[Data excerpts]
******************************

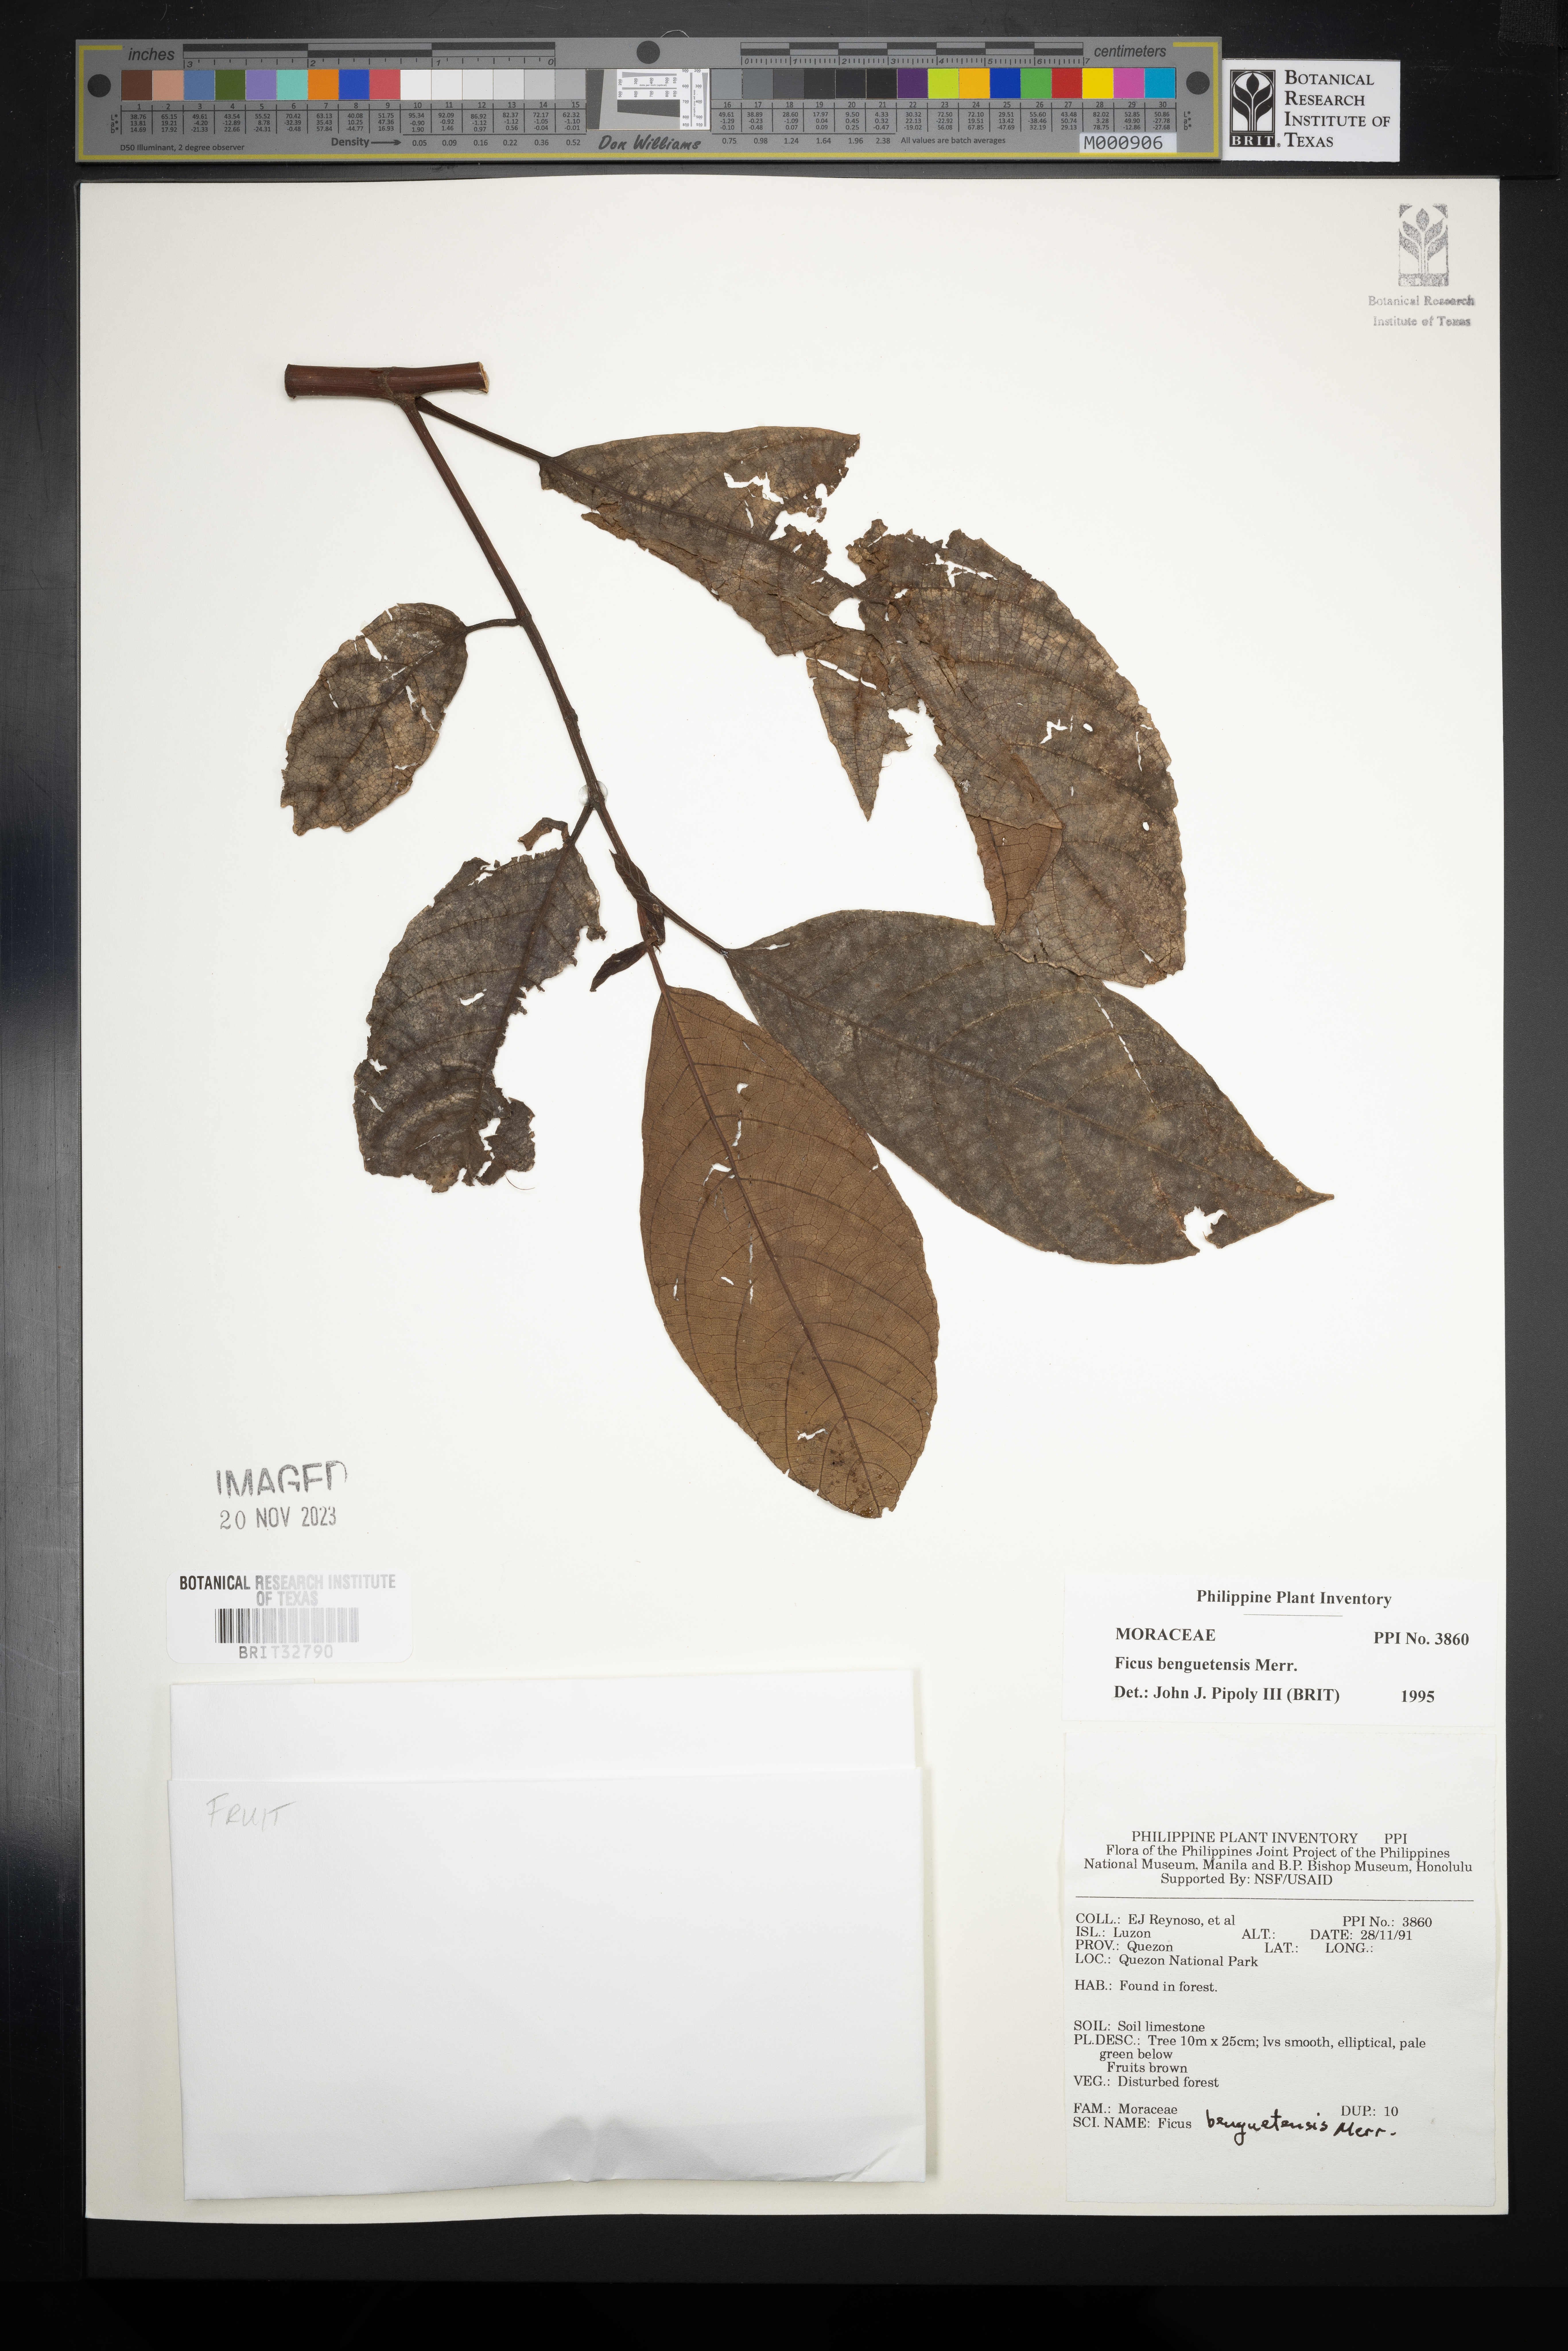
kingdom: Plantae
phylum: Tracheophyta
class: Magnoliopsida
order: Rosales
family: Moraceae
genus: Ficus
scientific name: Ficus benguetensis
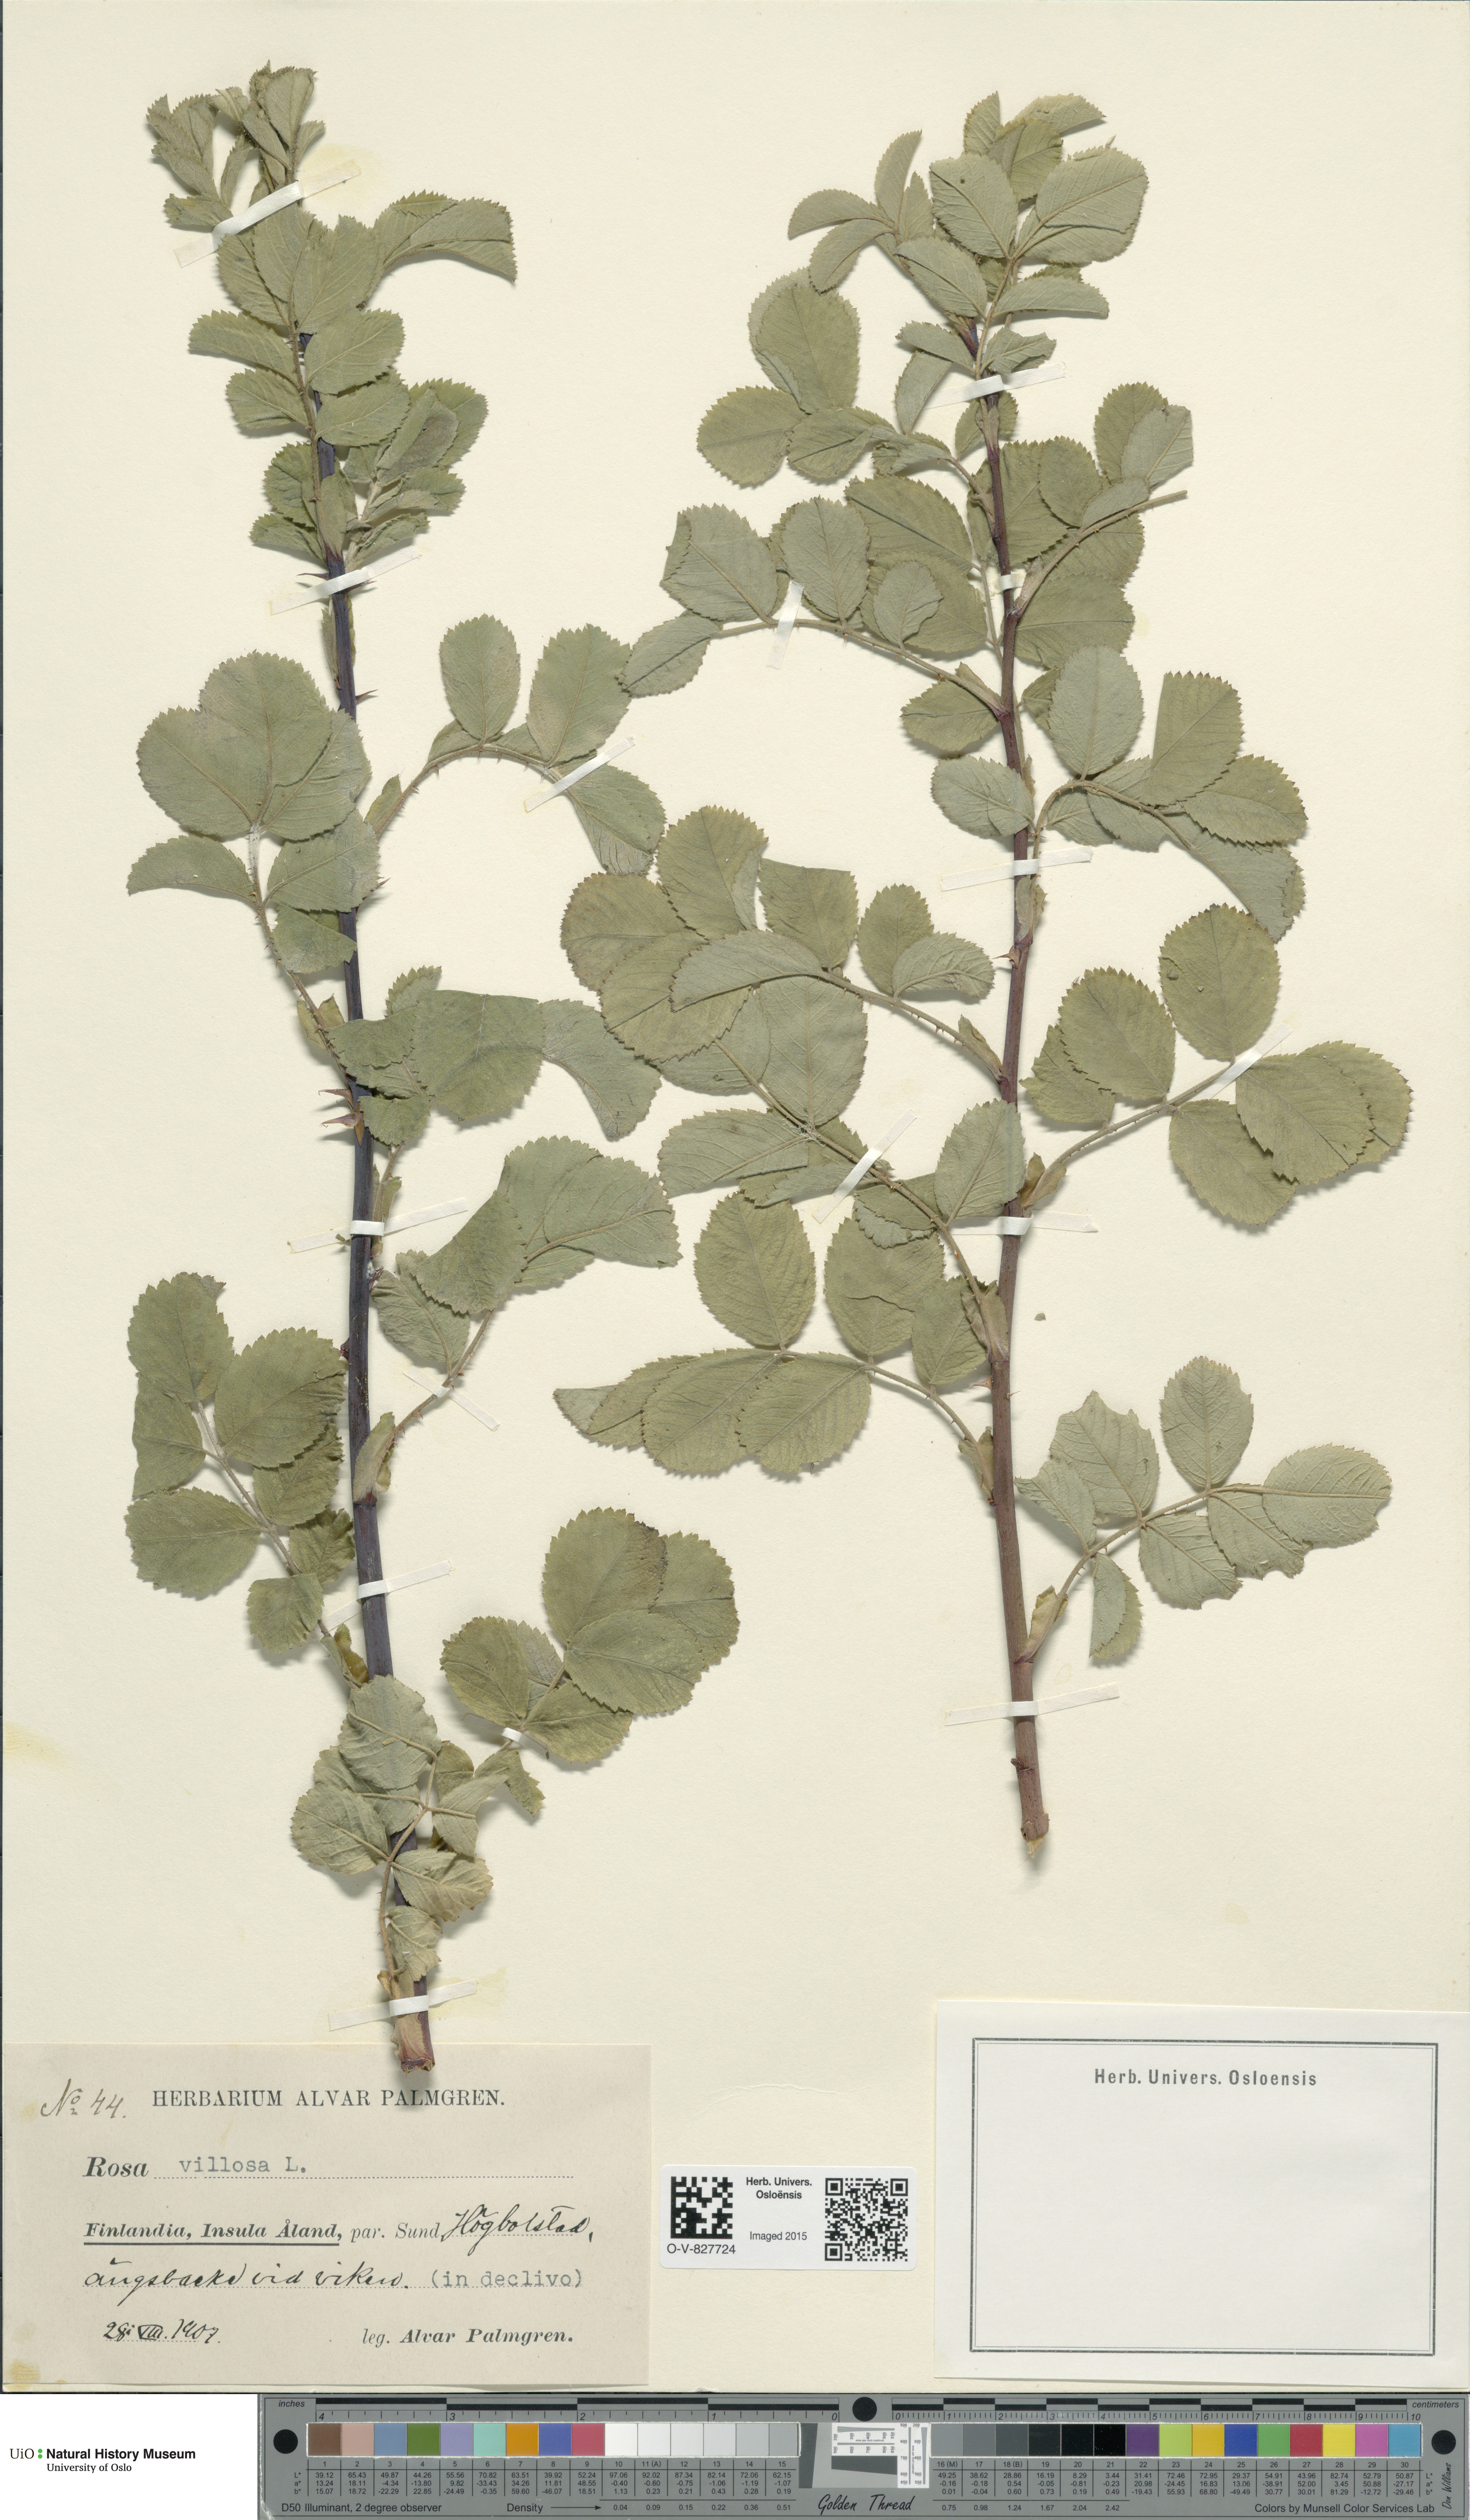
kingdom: Plantae
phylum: Tracheophyta
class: Magnoliopsida
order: Rosales
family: Rosaceae
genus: Rosa
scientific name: Rosa villosa
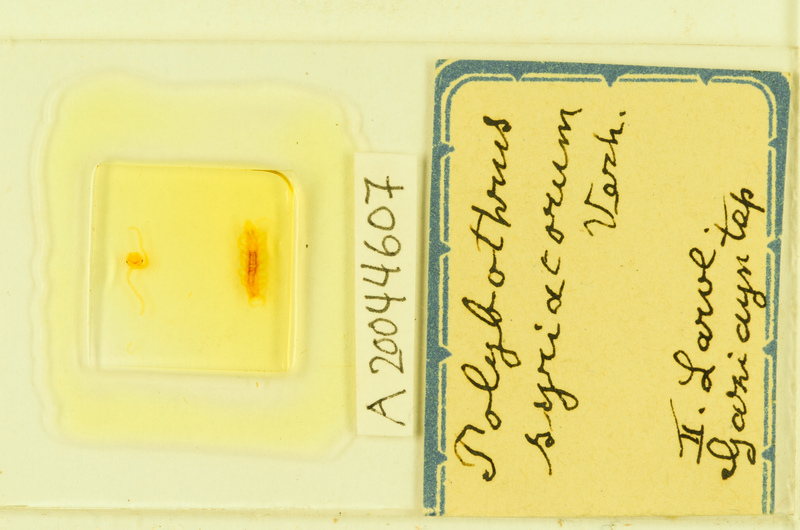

******************************

Directive
Repeat the lines of the items word for word, starting at the line that contains "family: Moraceae" and continuing through the end of the items. Leave out the pictures.

Task response
family: Moraceae
genus: Ficus
scientific name: Ficus benguetensis
kingdom: Plantae
phylum: Tracheophyta
class: Magnoliopsida
order: Rosales
family: Rosaceae
genus: Rosa
scientific name: Rosa villosa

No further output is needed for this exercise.